連載する時にはもう少し考えさせて下さい。
このモクテル、元ネタはあるんですが、提供元が違います。水族館では見てないって事ですね。
食レポが緩いのは私はまだ飲んでいないから。
故に今日ちょっと飲んで来ようかなと思います。
という訳で飲んだ感想でも。
ここからは自分の一人言なので敬語外れます。
物を書く上で必要なのは経験である。作家の想像力に頼ったところで経験には遠く及ばない。これはとある名作家の名言である。と言う訳で実際に購入した出来事でも書き写しておこう。
と言う訳でただいま絶賛、早足で飲み物を購入し、寛いで飲める場所まで移動してきた。
注文したのは『いちごカルピス』と、『フルーツティー』、写真で見るとカクテルのようか色合いをしているが、やはり実物とは違うものである。
いちごカルピスは全体的にビビットピンク。珊瑚礁の様な鮮やかな色合いに、マリンスノーの様ないちごの果肉がふよふよと浮いている。
フルーツティーは透き通る爛れた夕陽の赤茶色に、熱帯魚の様な鮮やかな果実が浮き沈みしている。
カクテルと違う。と称したのは何もそんな見た目だけではなく、その構成にもある。どちらかと言えばタピオカに近い。こう、飲み物の中にストローで啜れるサイズの小さな固形物を入れるところとか。という訳で、いざ実食。
まずはいちごカルピスから。飲んでみるとまずは強烈な苺の酸味。そして鼻から抜けるカルピスの風味。ごろごろと口の中に転がる潰された苺の塊は、そのまま飲み込むには惜しいほど食感が残っている。思った以上に甘くない。後味はしつこくない。酸味強めのいちごジャムをカルピス風味で味付けした様な感じ。
次にフルーツティー。これは想像通り、名の通り。ほろ苦いアイスティーが甘い果実の甘露を引き立てている。やはりタピオカの様に果実を細かく切った物がそのまま詰め込まれているので、噛む程に甘さが増す。市販されたフルーツティーに果実入れたら美味しい。それを地で行く様な味だった。

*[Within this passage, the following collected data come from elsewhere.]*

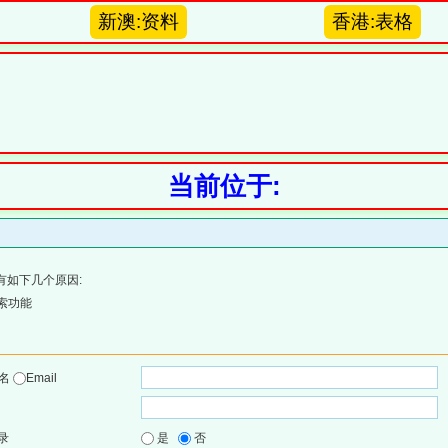
新澳:资料
香港:表格
当前位于:
有如下几个原因:
索功能
户名
Email
录
是
否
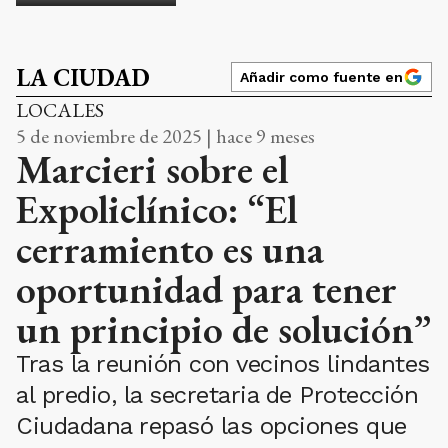
LA CIUDAD
Añadir como fuente en
LOCALES
5 de noviembre de 2025 | hace 9 meses
Marcieri sobre el
Expoliclínico: “El
cerramiento es una
oportunidad para tener
un principio de solución”
Tras la reunión con vecinos lindantes
al predio, la secretaria de Protección
Ciudadana repasó las opciones que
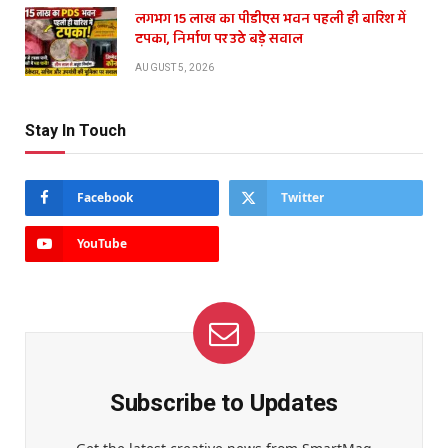
लगभग 15 लाख का पीडीएस भवन पहली ही बारिश में
टपका, निर्माण पर उठे बड़े सवाल
AUGUST 5, 2026
Stay In Touch
Facebook
Twitter
YouTube
Subscribe to Updates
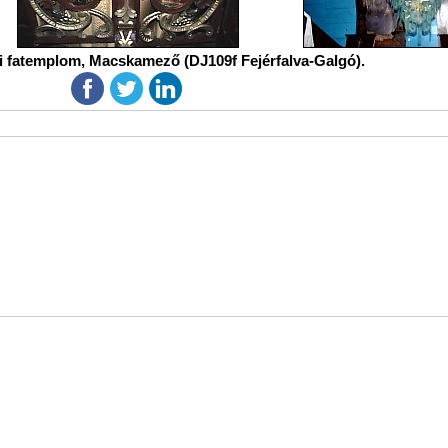
ti fatemplom, Macskamező (DJ109f Fejérfalva-Galgó).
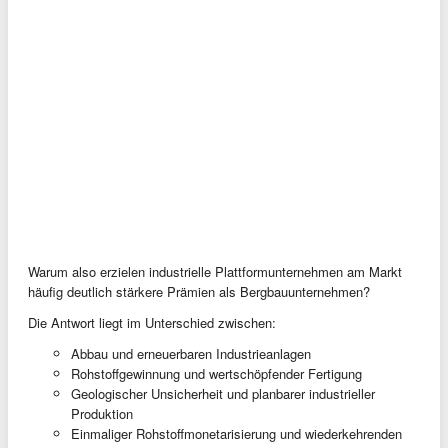
Warum also erzielen industrielle Plattformunternehmen am Markt
häufig deutlich stärkere Prämien als Bergbauunternehmen?
Die Antwort liegt im Unterschied zwischen:
Abbau und erneuerbaren Industrieanlagen
Rohstoffgewinnung und wertschöpfender Fertigung
Geologischer Unsicherheit und planbarer industrieller
Produktion
Einmaliger Rohstoffmonetarisierung und wiederkehrenden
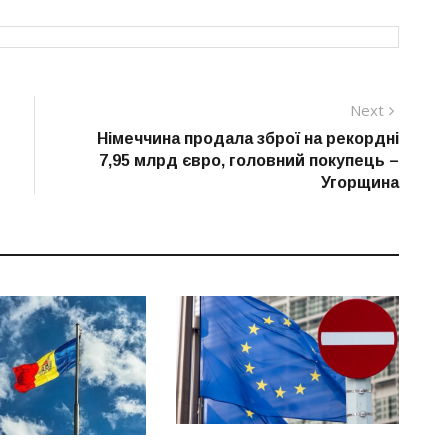
Next
Next
post:
Німеччина продала зброї на рекордні
7,95 млрд євро, головний покупець –
Угорщина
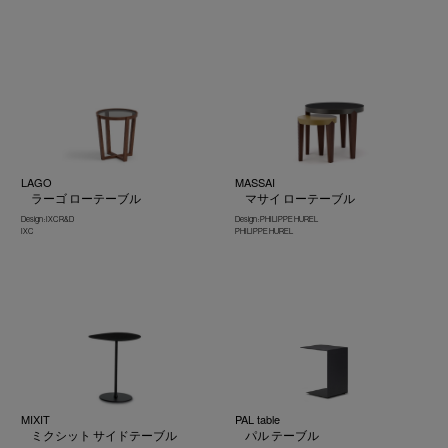
LAGO
MASSAI
ラーゴ ローテーブル
マサイ ローテーブル
Design : IXC R&D
Design : PHILIPPE HUREL
IXC
PHILIPPE HUREL
MIXIT
PAL table
ミクシット サイドテーブル
パル テーブル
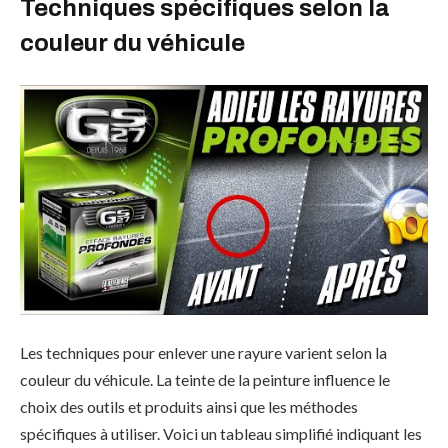
Techniques spécifiques selon la
couleur du véhicule
Les techniques pour enlever une rayure varient selon la
couleur du véhicule. La teinte de la peinture influence le
choix des outils et produits ainsi que les méthodes
spécifiques à utiliser. Voici un tableau simplifié indiquant les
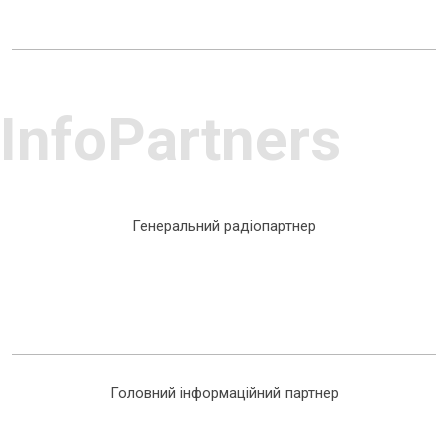
InfoPartners
Генеральний радіопартнер
Головний інформаційний партнер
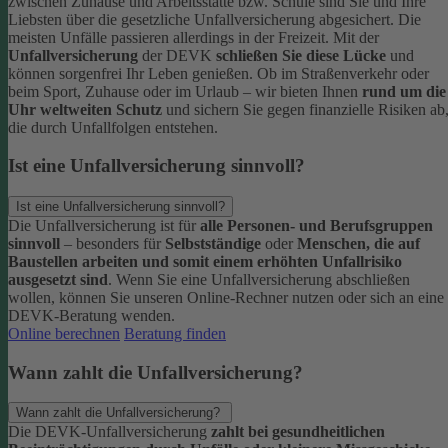
zwischen Zuhause und Arbeitsstätte bzw. Schule sind Sie und Ihre
Liebsten über die gesetzliche Unfallversicherung abgesichert. Die
meisten Unfälle passieren allerdings in der Freizeit.
Mit der
Unfallversicherung
der DEVK
schließen Sie diese Lücke
und
können sorgenfrei Ihr Leben genießen. Ob im Straßenverkehr oder
beim Sport, Zuhause oder im Urlaub – wir bieten Ihnen
rund um die
Uhr weltweiten Schutz
und sichern Sie gegen finanzielle Risiken ab
die durch Unfallfolgen entstehen.
Ist eine Unfallversicherung sinnvoll?
Ist eine Unfallversicherung sinnvoll?
Die Unfallversicherung ist für
alle Personen- und Berufsgruppen
sinnvoll
– besonders für
Selbstständige
oder
Menschen, die auf
Baustellen arbeiten und somit einem erhöhten Unfallrisiko
ausgesetzt sind
.
Wenn Sie eine Unfallversicherung abschließen
wollen, können Sie unseren Online-Rechner nutzen oder sich an eine
DEVK-Beratung wenden.
Online berechnen
Beratung finden
Wann zahlt die Unfallversicherung?
Wann zahlt die Unfallversicherung?
Die DEVK-Unfallversicherung
zahlt bei gesundheitlichen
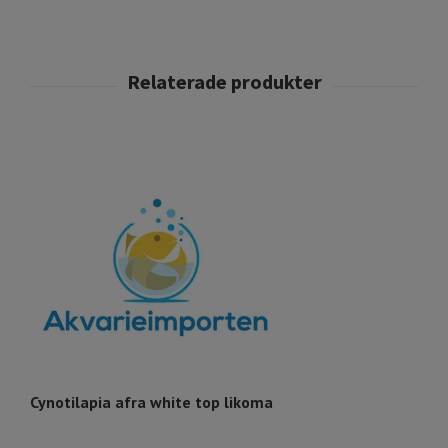
Cynotilapia afra white top likoma
Cy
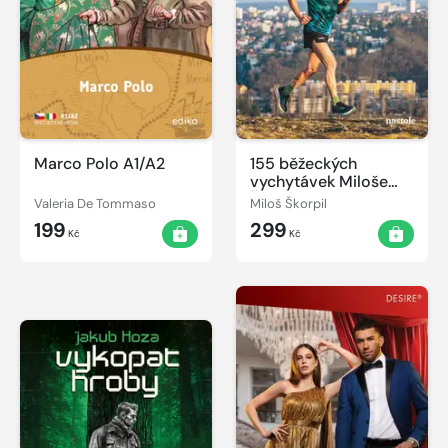
Marco Polo A1/A2
155 běžeckých
vychytávek Miloše
Škorpila
Valeria De Tommaso
Miloš Škorpil
199
299
Kč
Kč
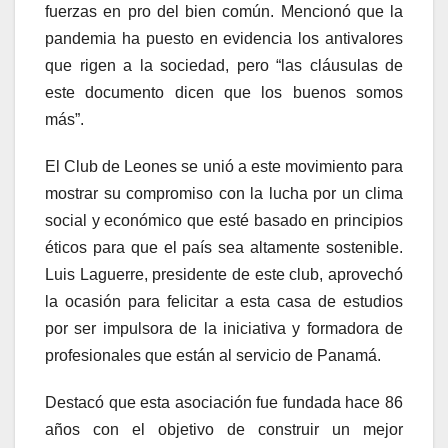
fuerzas en pro del bien común. Mencionó que la
pandemia ha puesto en evidencia los antivalores
que rigen a la sociedad, pero “las cláusulas de
este documento dicen que los buenos somos
más”.
El Club de Leones se unió a este movimiento para
mostrar su compromiso con la lucha por un clima
social y económico que esté basado en principios
éticos para que el país sea altamente sostenible.
Luis Laguerre, presidente de este club, aprovechó
la ocasión para felicitar a esta casa de estudios
por ser impulsora de la iniciativa y formadora de
profesionales que están al servicio de Panamá.
Destacó que esta asociación fue fundada hace 86
años con el objetivo de construir un mejor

個人的には後者の方が好き。こっちの方が体感的に甘さが強いから。
以上感想でした。
実は彼女が売店に目を付けたところから割と計算ずくで行ってると思います。
彼女が悩まなくても、『一口頂戴』はやってると思うので、間接キスは是が非でもやる予定でした。
ちなみに彼がゴリゴリ積極的なのは
彼女自身が、『恋愛感情持ったまま』君と付き合いたいと言っているから。
※でもこれ、彼女の彼に向けての『気遣い 』でしかないんだよな……。そこが真骨頂ですが。